The bead is  3/16" X 3/32" half round brass bead in 12" lengths purchased from  www. metaliferous.com . The rivet spacing on the prototype is bit greater than the spacing of the rivets in the tank side so a 1" spacing was used on the bead.  A drilling fixture was made on the mill index table using 3/8" X 1/8" CFS bar stock.  The photo shows using the fixture to drill holes in the bead.  The vise proved to be an easy way to hold the fixture and bead while drilling.   Note that a rivet is in the first hole drilled to keep the fixture and bead aligned.
The bead is clamped to the tank and the rivet holes drilled through the side with a hand drill.  Brass rivets (1/16" diameter, 1/4" long) were used to hold the bead to the tank.  The holes are 1/16" diameter.
The rivets were penned over using a block of steel to buck the rivet.  I forgot to take photos of doing the bead on the tender tank; these photos are of the fuel tank fabrication.
The joint between the ends and sides is a big transition because the sheet thicknesses are way over scale.  The joint was smoothed some with a small grinding wheel in the Dremel as shown in the photo.  The bead was heated red hot and then formed to the side with a small hammer.
The sharp bend around the side was made by tapping the bead with a small hammer after it was heated red hot. The bead is rather brittle and will break if it is bent while cold (experience --- I broke two pieces).  The bead joints were blasted and then soft soldered.  Soft solder was also used to fill the gap where the sides and ends are joined. 


This photo shows the inside of the tank after it was painted --- forgot to take a photo before the painting.   Three of the four holes that hold the seat swivel are visible.

The seat is a boat seat from Wal-Mart.  The bar stool swivel shown on the right was purchased over the Internet.
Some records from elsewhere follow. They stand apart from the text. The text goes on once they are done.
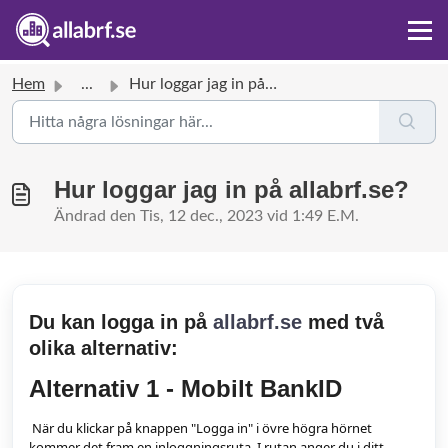
Hem
...
Hur loggar jag in på allabrf.se?
Hur loggar jag in på allabrf.se?
Ändrad den Tis, 12 dec., 2023 vid 1:49 E.M.
Du kan logga in på
allabrf.se
med två
olika alternativ:
Alternativ 1 - Mobilt BankID
När du klickar på knappen "Logga in" i övre högra hörnet
kommer det fram en inloggningsruta. I rutan anger du i ditt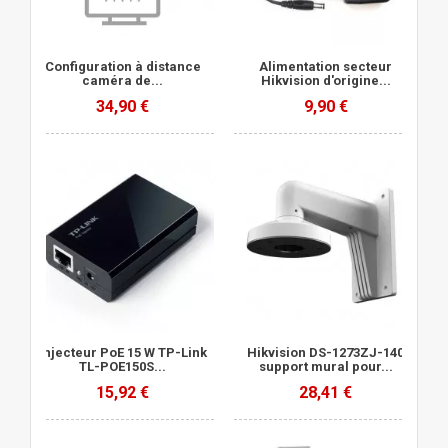
Configuration à distance
Alimentation secteur
caméra de...
Hikvision d'origine...
34,90 €
9,90 €
Injecteur PoE 15 W TP-Link
Hikvision DS-1273ZJ-140
TL-POE150S...
support mural pour...
15,92 €
28,41 €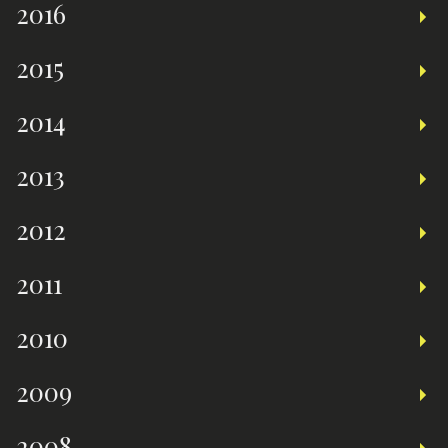
2016
2015
2014
2013
2012
2011
2010
2009
2008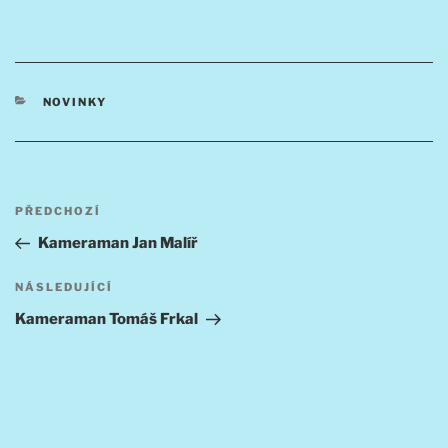
RUBRIKY
NOVINKY
Navigace
Předchozí
PŘEDCHOZÍ
pro
příspěvek
Kameraman Jan Malíř
příspěvek
Následující
NÁSLEDUJÍCÍ
příspěvek
Kameraman Tomáš Frkal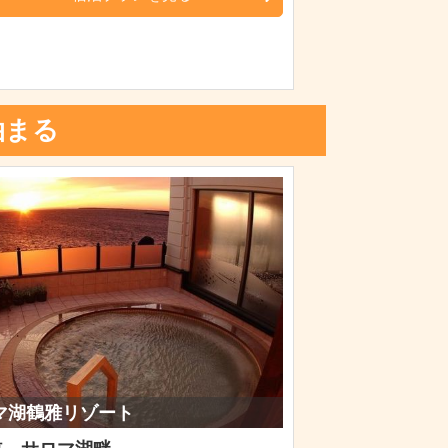
泊まる
マ湖鶴雅リゾート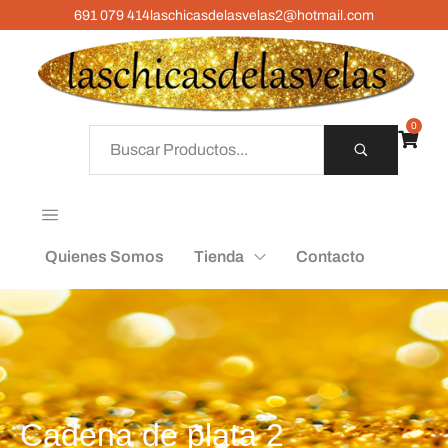
691 079 414
laschicasdelasvelas2@hotmail.com
0
Quienes Somos
Tienda
Contacto
Cadena de plata 2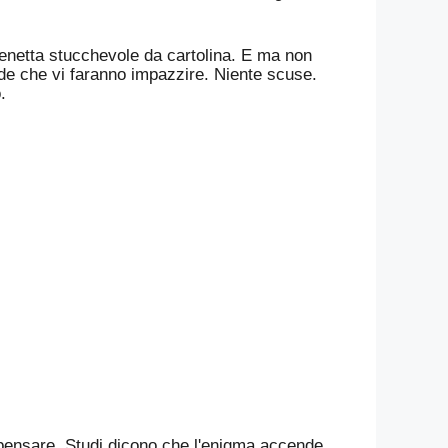
scenetta stucchevole da cartolina. E ma non
arde che vi faranno impazzire. Niente scuse.
.
 pensare. Studi dicono che l'enigma accende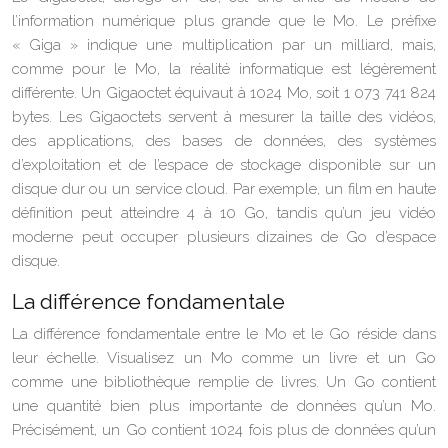
l’information numérique plus grande que le Mo. Le préfixe
« Giga » indique une multiplication par un milliard, mais,
comme pour le Mo, la réalité informatique est légèrement
différente. Un Gigaoctet équivaut à 1024 Mo, soit 1 073 741 824
bytes. Les Gigaoctets servent à mesurer la taille des vidéos,
des applications, des bases de données, des systèmes
d’exploitation et de l’espace de stockage disponible sur un
disque dur ou un service cloud. Par exemple, un film en haute
définition peut atteindre 4 à 10 Go, tandis qu’un jeu vidéo
moderne peut occuper plusieurs dizaines de Go d’espace
disque.
La différence fondamentale
La différence fondamentale entre le Mo et le Go réside dans
leur échelle. Visualisez un Mo comme un livre et un Go
comme une bibliothèque remplie de livres. Un Go contient
une quantité bien plus importante de données qu’un Mo.
Précisément, un Go contient 1024 fois plus de données qu’un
Four 1/4" nuts were welded to the swivel; two are visible in the photo.  These nuts are for the bolts up through the tank top.  The swivel is attached to the seat first and then the seat with swivel is attached to the tank top.  

The sill dimensions are shown in drawing above.  A 5' length of oak planed to the 2" X 1.375" dimensions was obtained from a local cabinet shop.  The three 16" long sills  (two on tender and the third on the front of the locomotive) were cut at home..


The rear view of the tender with seat.  The water fill is behind the seat.  That fill port and the hole through the top of the outer tanks is described in the page on constructing the water tank.    The finish is satin black from a spray can.   After the locomotive is complete it'll probably be repainted.

The front of the tender.   I always dread making these tanks but afterward have been very pleased with the results.